No segundo momento desse grande dia, foi apresentada a líderes, militantes pela educação antirracista e representantes políticos a Carta de Reivindicações da Uneafro Brasil, que foi recebida pelo subsecretário do Meio Ambiente, Arthur Sampaio; pela deputada federal, Talíria Petrone; pela vereadora da cidade do Rio de janeiro, Mônica Cunha; pelo deputado federal, Pastor Henrique Vieira; pela deputada estadual, Renata Souza; e pela secretária do Meio Ambiente e do Clima no Rio de Janeiro, Tainá de Paula. 

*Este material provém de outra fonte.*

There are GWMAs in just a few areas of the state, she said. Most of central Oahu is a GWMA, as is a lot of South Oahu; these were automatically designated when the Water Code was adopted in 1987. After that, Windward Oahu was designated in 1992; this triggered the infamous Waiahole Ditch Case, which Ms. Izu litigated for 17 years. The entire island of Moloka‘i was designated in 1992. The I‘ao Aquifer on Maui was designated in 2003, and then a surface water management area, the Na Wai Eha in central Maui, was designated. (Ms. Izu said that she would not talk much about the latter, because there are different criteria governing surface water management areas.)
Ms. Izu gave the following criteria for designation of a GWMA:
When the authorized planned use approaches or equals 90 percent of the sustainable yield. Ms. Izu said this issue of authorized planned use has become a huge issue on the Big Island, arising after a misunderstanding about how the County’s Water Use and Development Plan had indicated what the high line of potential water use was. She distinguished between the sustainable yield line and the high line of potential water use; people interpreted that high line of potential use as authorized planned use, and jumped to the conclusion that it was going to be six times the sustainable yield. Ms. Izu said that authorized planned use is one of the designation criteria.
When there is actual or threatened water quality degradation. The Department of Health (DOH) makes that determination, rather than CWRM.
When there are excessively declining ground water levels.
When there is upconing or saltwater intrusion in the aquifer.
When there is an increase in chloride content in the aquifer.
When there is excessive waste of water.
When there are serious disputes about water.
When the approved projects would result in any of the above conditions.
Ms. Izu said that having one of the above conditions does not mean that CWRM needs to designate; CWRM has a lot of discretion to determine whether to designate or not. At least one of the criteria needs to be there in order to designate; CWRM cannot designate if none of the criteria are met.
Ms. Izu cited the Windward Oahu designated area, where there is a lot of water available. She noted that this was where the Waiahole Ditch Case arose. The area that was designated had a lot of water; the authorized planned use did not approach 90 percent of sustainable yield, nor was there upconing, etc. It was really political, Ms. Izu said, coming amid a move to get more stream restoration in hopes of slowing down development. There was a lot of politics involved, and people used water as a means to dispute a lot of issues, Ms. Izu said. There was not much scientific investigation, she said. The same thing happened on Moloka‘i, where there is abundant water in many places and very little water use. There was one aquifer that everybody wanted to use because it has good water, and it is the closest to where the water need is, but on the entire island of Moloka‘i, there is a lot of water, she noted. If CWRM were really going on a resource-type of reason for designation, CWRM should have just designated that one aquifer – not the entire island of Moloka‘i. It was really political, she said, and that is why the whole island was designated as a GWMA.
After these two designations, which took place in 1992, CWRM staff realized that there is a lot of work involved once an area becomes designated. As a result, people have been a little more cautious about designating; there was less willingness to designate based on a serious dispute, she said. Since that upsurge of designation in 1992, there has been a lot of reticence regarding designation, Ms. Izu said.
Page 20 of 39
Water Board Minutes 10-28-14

A carta contém pontos de reivindicações dos cursinhos populares e comunitários. Nas redes sociais da deputada estadual Renata Souza, foi publicado um vídeo da representante ao lado de Douglas Belchior, falando sobre a construção de políticas públicas que, não só garantam o acesso, como a permanência dos estudantes nas instituições de ensino.  “É para isso que ocupamos os espaços de poder, para que a gente também possa formular políticas públicas de superação das desigualdades sociais, em especial as desigualdades de gênero, raça e classe”, afirma a deputada. 

A secretária do Meio Ambiente e do Clima do Rio de Janeiro, Tainá de Paula também deixa seu recado. “A juventude está iniciando um processo de construção coletiva que orbita ao redor da Uneafro Brasil, mas que perpassa pela visão negra por direitos, pela construção do movimento negro brasileiro e a reconstrução do Brasil”, expõe a secretária. 

Tainá, que também é vereadora da cidade do Rio de Janeiro, afirma que o Brasil só será reconstruído para a maioria se a maioria representativa desse país estiver ocupando espaços de decisão.